======== Supplied data ========

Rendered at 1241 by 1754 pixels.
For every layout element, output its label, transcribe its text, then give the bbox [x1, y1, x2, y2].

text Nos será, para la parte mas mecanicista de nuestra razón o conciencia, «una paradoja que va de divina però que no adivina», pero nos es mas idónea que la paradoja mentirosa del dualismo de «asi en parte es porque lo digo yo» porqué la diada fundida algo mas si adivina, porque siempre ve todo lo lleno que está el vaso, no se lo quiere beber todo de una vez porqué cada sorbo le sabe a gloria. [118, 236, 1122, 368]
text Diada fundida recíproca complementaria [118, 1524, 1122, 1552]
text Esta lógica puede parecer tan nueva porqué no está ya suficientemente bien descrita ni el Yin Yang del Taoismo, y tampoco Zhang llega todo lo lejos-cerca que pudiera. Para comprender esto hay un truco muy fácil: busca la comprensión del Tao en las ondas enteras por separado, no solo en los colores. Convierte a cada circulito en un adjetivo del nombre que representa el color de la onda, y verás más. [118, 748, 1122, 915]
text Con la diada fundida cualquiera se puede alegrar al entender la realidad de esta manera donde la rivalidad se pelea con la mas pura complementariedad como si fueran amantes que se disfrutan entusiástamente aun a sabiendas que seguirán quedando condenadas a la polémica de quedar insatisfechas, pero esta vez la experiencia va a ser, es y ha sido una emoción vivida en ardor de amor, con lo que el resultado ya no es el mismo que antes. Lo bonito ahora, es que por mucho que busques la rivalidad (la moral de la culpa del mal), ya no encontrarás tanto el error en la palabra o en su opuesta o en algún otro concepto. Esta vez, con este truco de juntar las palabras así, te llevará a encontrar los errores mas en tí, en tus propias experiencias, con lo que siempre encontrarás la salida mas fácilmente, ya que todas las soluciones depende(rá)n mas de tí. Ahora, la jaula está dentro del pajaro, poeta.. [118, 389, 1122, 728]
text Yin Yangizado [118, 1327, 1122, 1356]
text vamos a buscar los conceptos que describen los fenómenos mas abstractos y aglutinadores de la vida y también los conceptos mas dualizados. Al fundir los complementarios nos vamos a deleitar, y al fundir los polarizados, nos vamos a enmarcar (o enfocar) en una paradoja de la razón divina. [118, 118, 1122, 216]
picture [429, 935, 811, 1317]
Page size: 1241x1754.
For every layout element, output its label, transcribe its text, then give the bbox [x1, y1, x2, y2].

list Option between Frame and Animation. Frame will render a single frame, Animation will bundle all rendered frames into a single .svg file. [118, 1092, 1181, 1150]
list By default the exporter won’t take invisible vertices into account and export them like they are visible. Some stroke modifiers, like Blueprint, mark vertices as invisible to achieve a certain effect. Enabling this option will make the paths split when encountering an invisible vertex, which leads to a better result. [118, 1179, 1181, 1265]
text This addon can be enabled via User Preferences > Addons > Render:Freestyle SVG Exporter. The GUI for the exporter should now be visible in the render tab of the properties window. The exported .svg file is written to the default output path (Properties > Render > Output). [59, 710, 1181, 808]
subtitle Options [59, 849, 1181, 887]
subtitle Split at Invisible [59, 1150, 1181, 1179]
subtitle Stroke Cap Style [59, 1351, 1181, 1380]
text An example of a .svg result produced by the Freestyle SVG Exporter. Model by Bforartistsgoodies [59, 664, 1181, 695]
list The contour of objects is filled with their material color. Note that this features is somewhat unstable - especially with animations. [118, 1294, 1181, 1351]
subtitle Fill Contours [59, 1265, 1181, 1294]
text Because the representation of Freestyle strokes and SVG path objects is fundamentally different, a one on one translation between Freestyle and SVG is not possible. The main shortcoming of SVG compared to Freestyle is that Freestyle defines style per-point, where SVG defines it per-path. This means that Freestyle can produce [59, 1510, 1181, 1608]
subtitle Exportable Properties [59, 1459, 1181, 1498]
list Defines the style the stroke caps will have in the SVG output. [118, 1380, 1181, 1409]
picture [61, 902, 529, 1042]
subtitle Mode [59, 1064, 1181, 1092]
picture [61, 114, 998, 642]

========

Directions —
Return every line of the listing above, unchanged and in the same order.

The completed task —
Rendered at 1241 by 1754 pixels.
For every layout element, output its label, transcribe its text, then give the bbox [x1, y1, x2, y2].

text Nos será, para la parte mas mecanicista de nuestra razón o conciencia, «una paradoja que va de divina però que no adivina», pero nos es mas idónea que la paradoja mentirosa del dualismo de «asi en parte es porque lo digo yo» porqué la diada fundida algo mas si adivina, porque siempre ve todo lo lleno que está el vaso, no se lo quiere beber todo de una vez porqué cada sorbo le sabe a gloria. [118, 236, 1122, 368]
text Diada fundida recíproca complementaria [118, 1524, 1122, 1552]
text Esta lógica puede parecer tan nueva porqué no está ya suficientemente bien descrita ni el Yin Yang del Taoismo, y tampoco Zhang llega todo lo lejos-cerca que pudiera. Para comprender esto hay un truco muy fácil: busca la comprensión del Tao en las ondas enteras por separado, no solo en los colores. Convierte a cada circulito en un adjetivo del nombre que representa el color de la onda, y verás más. [118, 748, 1122, 915]
text Con la diada fundida cualquiera se puede alegrar al entender la realidad de esta manera donde la rivalidad se pelea con la mas pura complementariedad como si fueran amantes que se disfrutan entusiástamente aun a sabiendas que seguirán quedando condenadas a la polémica de quedar insatisfechas, pero esta vez la experiencia va a ser, es y ha sido una emoción vivida en ardor de amor, con lo que el resultado ya no es el mismo que antes. Lo bonito ahora, es que por mucho que busques la rivalidad (la moral de la culpa del mal), ya no encontrarás tanto el error en la palabra o en su opuesta o en algún otro concepto. Esta vez, con este truco de juntar las palabras así, te llevará a encontrar los errores mas en tí, en tus propias experiencias, con lo que siempre encontrarás la salida mas fácilmente, ya que todas las soluciones depende(rá)n mas de tí. Ahora, la jaula está dentro del pajaro, poeta.. [118, 389, 1122, 728]
text Yin Yangizado [118, 1327, 1122, 1356]
text vamos a buscar los conceptos que describen los fenómenos mas abstractos y aglutinadores de la vida y también los conceptos mas dualizados. Al fundir los complementarios nos vamos a deleitar, y al fundir los polarizados, nos vamos a enmarcar (o enfocar) en una paradoja de la razón divina. [118, 118, 1122, 216]
picture [429, 935, 811, 1317]
Page size: 1241x1754.
For every layout element, output its label, transcribe its text, then give the bbox [x1, y1, x2, y2].

list Option between Frame and Animation. Frame will render a single frame, Animation will bundle all rendered frames into a single .svg file. [118, 1092, 1181, 1150]
list By default the exporter won’t take invisible vertices into account and export them like they are visible. Some stroke modifiers, like Blueprint, mark vertices as invisible to achieve a certain effect. Enabling this option will make the paths split when encountering an invisible vertex, which leads to a better result. [118, 1179, 1181, 1265]
text This addon can be enabled via User Preferences > Addons > Render:Freestyle SVG Exporter. The GUI for the exporter should now be visible in the render tab of the properties window. The exported .svg file is written to the default output path (Properties > Render > Output). [59, 710, 1181, 808]
subtitle Options [59, 849, 1181, 887]
subtitle Split at Invisible [59, 1150, 1181, 1179]
subtitle Stroke Cap Style [59, 1351, 1181, 1380]
text An example of a .svg result produced by the Freestyle SVG Exporter. Model by Bforartistsgoodies [59, 664, 1181, 695]
list The contour of objects is filled with their material color. Note that this features is somewhat unstable - especially with animations. [118, 1294, 1181, 1351]
subtitle Fill Contours [59, 1265, 1181, 1294]
text Because the representation of Freestyle strokes and SVG path objects is fundamentally different, a one on one translation between Freestyle and SVG is not possible. The main shortcoming of SVG compared to Freestyle is that Freestyle defines style per-point, where SVG defines it per-path. This means that Freestyle can produce [59, 1510, 1181, 1608]
subtitle Exportable Properties [59, 1459, 1181, 1498]
list Defines the style the stroke caps will have in the SVG output. [118, 1380, 1181, 1409]
picture [61, 902, 529, 1042]
subtitle Mode [59, 1064, 1181, 1092]
picture [61, 114, 998, 642]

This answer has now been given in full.